=== Section Start ===
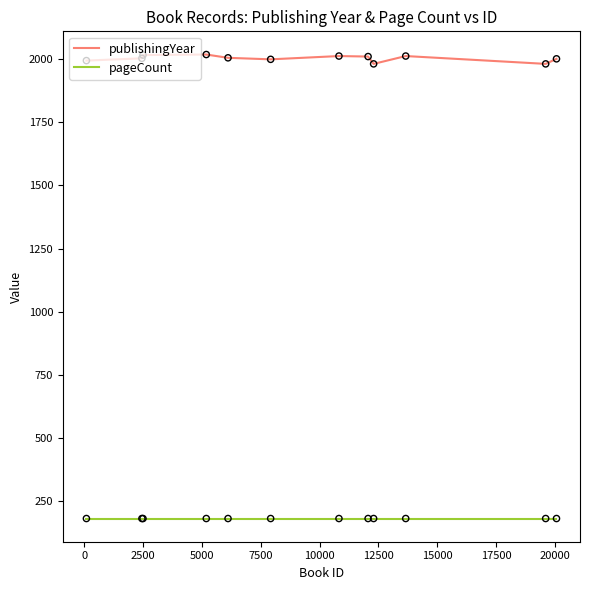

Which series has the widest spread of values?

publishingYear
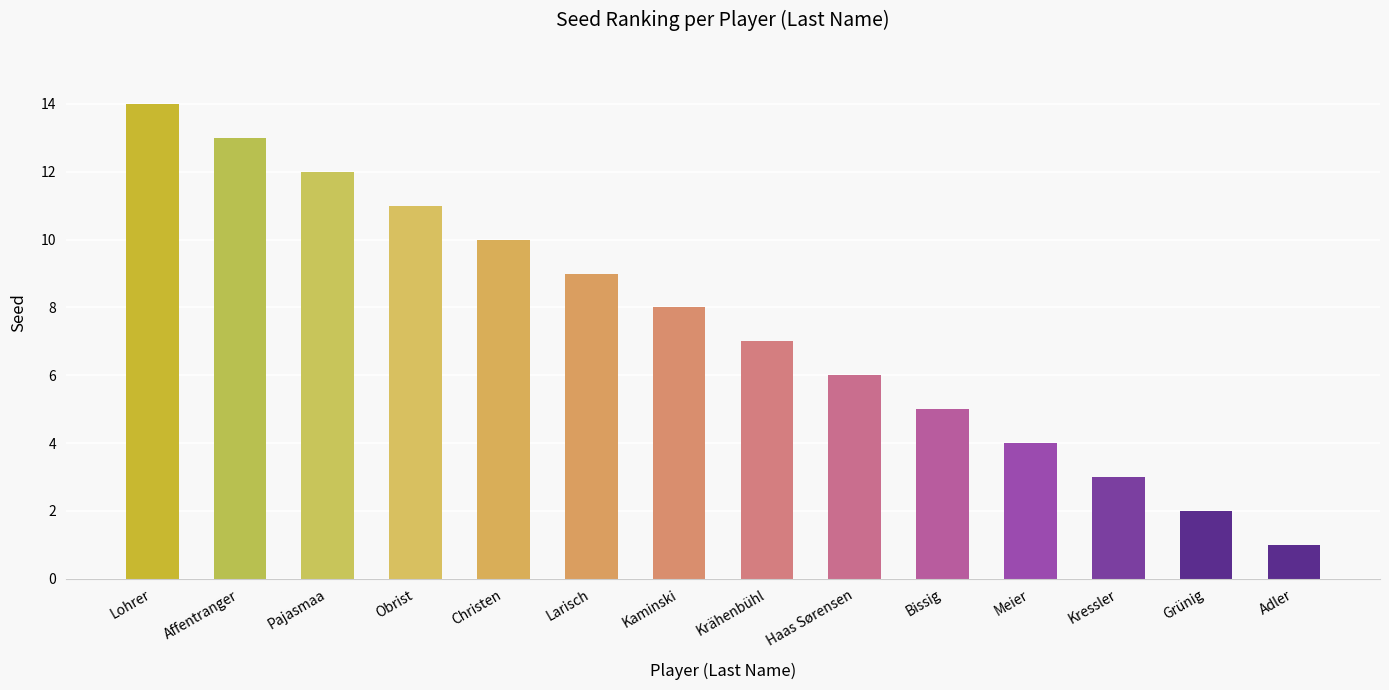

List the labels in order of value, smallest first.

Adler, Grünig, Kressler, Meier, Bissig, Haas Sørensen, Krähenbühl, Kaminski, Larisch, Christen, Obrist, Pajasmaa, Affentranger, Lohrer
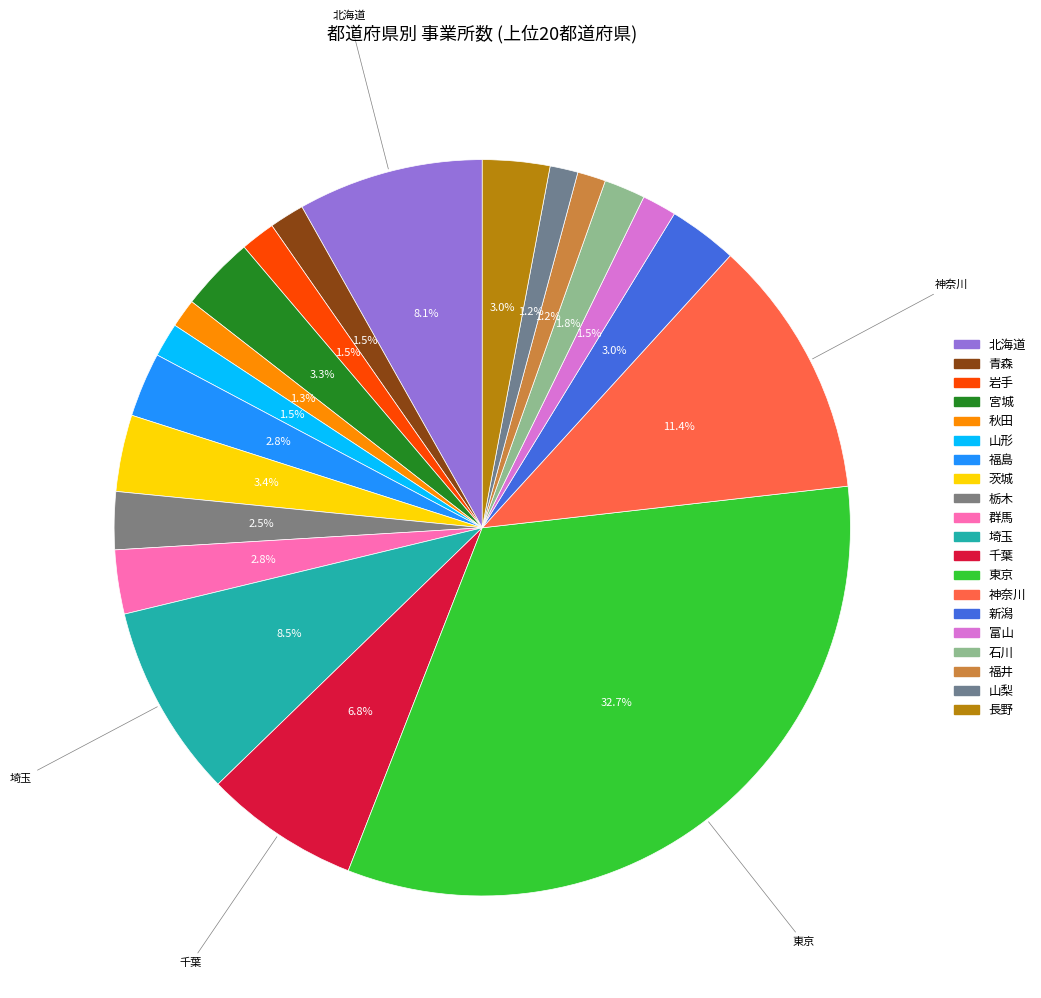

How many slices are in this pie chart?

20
=== Section End ===
Report every line of the records above that contains the string "List", and copy each one whole. Case counts.

### [Completed task]
List the labels in order of value, smallest first.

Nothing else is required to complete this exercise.